Giancarlo Dotto (Rabdoman) per Dagospia
La Juventus va dove andare. Il sesto scudetto consecutivo. In questi anni ha scientificamente scavato tra sé e le immaginarie rivali un canyon a perdita d’occhio. E’ la società più forte dentro una storia che la fa ancora più forte. E’ la squadra più ricca di talento.
Tra i dieci migliori giocatori del campionato italiano almeno quattro o cinque sono tra i primi dieci (Dybala, Higuain, Buffon, Bonucci e Mandzukic) e otto, nove, tra i primi venti, venticinque (aggiungo Cuadrado, Alex Sandro, Chiellini, forse Khedira). Lo stadio di proprietà alimenta calore e reddito. Non le serve collocare un genio, basta e avanza un ometto pragmatico, capace di qualche espressiva escandescenza quando ci vuole.
Ho due cavalli di razza, un croato e un colombiano, da sfiancare sulle fasce in una sintesi rara di forza aerobica, tecnica e carattere? Li faccio giocare insieme e questo mi autorizza il lusso di mettere in campo tutte le mie star e principesse. Risultato, la Juve vince quando deve vincere e vince soprattutto partite come quella con l’Inter dove te la giochi alla pari per novanta minuti. Da qui in poi dovrà solo gestire, contro due squadre belle, il Napoli bellissimo, ma non immuni da frane occasionali. Dal cilindro enorme della Juventus il coniglio ci scappa sempre. L’ultimo, Cuadrado. Vallo a prendere. Valli a prendere.

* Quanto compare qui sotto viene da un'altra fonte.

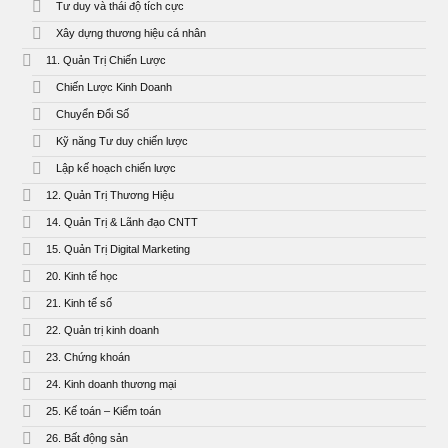
Tư duy và thái độ tích cực
Xây dựng thương hiệu cá nhân
11. Quản Trị Chiến Lược
Chiến Lược Kinh Doanh
Chuyển Đổi Số
Kỹ năng Tư duy chiến lược
Lập kế hoạch chiến lược
12. Quản Trị Thương Hiệu
14. Quản Trị & Lãnh đạo CNTT
15. Quản Trị Digital Marketing
20. Kinh tế học
21. Kinh tế số
22. Quản trị kinh doanh
23. Chứng khoán
24. Kinh doanh thương mại
25. Kế toán – Kiểm toán
26. Bất động sản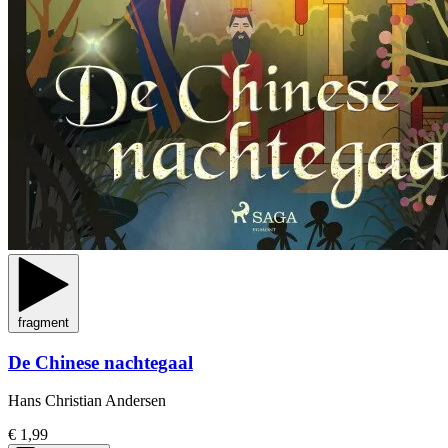
fragment
De Chinese nachtegaal
Hans Christian Andersen
€ 1,99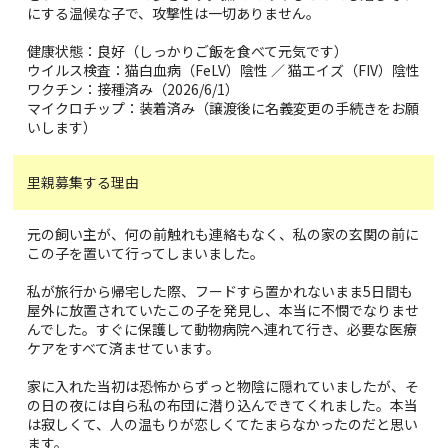
にする温候な子で、攻撃性は一切ありません。
健康状態：良好（しっかりご飯を食べて元気です）
ウイルス検査：猫白血病（FeLV）陰性 ／ 猫エイズ（FIV）陰性
ワクチン：接種済み（2026/6/1）
マイクロチップ：装着済み（譲渡後に名義変更の手続きをお願
いします）
里親募集する理由
元の飼い主が、何の前触れも連絡もなく、私の家の玄関の前に
この子を置いて行ってしまいました。
私が旅行から帰宅した際、フードすら置かれないまま5日間も
屋外に放置されていたこの子を発見し、本当に不憫でなりませ
んでした。すぐに保護して動物病院へ連れて行き、必要な医療
ケアをすべて済ませています。
家に入れた当初は恐怖からずっと物陰に隠れていましたが、そ
の日の夜には自ら私の布団に潜り込んできてくれました。本当
は寂しくて、人の温もりが恋しくてたまらなかったのだと思い
ます。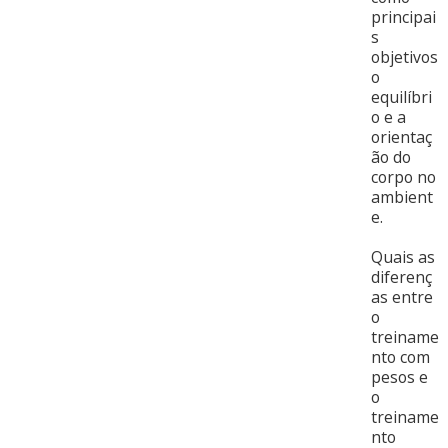
principai
s
objetivos
o
equilíbri
o e a
orientaç
ão do
corpo no
ambient
e.
Quais as
diferenç
as entre
o
treiname
nto com
pesos e
o
treiname
nto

Dove lo strapotere della Juve diventa mortuario e pornografico è nell’ossequio ridondante e pecoreccio di chi le sta attorno. Nella ripetizione all’infinito del gesto suddito. La vera piaga di questa nazione debosciata. Un arbitro in campo, Rizzoli, e un ex arbitro fuori, Cesari, hanno confermato domenica sera tra lo Stadium e gli studi di Cologno Monzese che la lingua va dove il dente vuole. Uno show persino struggente per l’ostinazione mula a non fischiare prima e non riconoscere poi due rigori e mezzo molto ma molto probabili per l’Inter. Incredulità e rabbia degli astanti e collegati con lo studio di Mediaset, in particolare, per l’exploit dell’omino intuibile in quell’ammasso di peli e rughe, dove non transitano più chissà da quanto quei meravigliosi rossori adolescenziali di quel meraviglioso tarlo che è il dubbio.
Nella virile missione di tenere il punto Cesari si è prodigato in un uno contro tutti da Colosseo, dove persino lo juventinissimo Tacchinardi gli dava addosso. Il concetto è sempre lo stesso. Immutabile. Nel dubbio, la Juve ha sempre due occhi di riguardo.
Questa pornografia dell’ossequio a oltranza, detta anche sudditanza, un tic possente e innocente dell’anima, imprime sulla pelle di una squadra concepita dalla Fiat per saziare di panem e circenses il vasto mondo dei diseredati un’inutile antipatia. A meno che, come si registra qua e là tra i più arroganti ricchi di trofei ma poveri di spirito, l’essere antipatici non sia una godereccia conferma del proprio potere.
Il risultato è che, invece di concentrarsi sportivi sulla grandezza della Juve o gufanti sull’attesa dei suoi improbabili inciampi, noi nemici stiamo lì, in trepido ascolto, a registrare e collezionare l’ennesimo caso a sostegno dell’hashtag “Juve ladrona”.
Condannati alla meschina e un po’ paranoica esultanza dei notabili che, non potendo viaggiare nella stratosfera, si accontentano di mettere a verbale, con un pizzico di masochistico piacere, lo svolgersi puntuale e immodificabile degli eventi.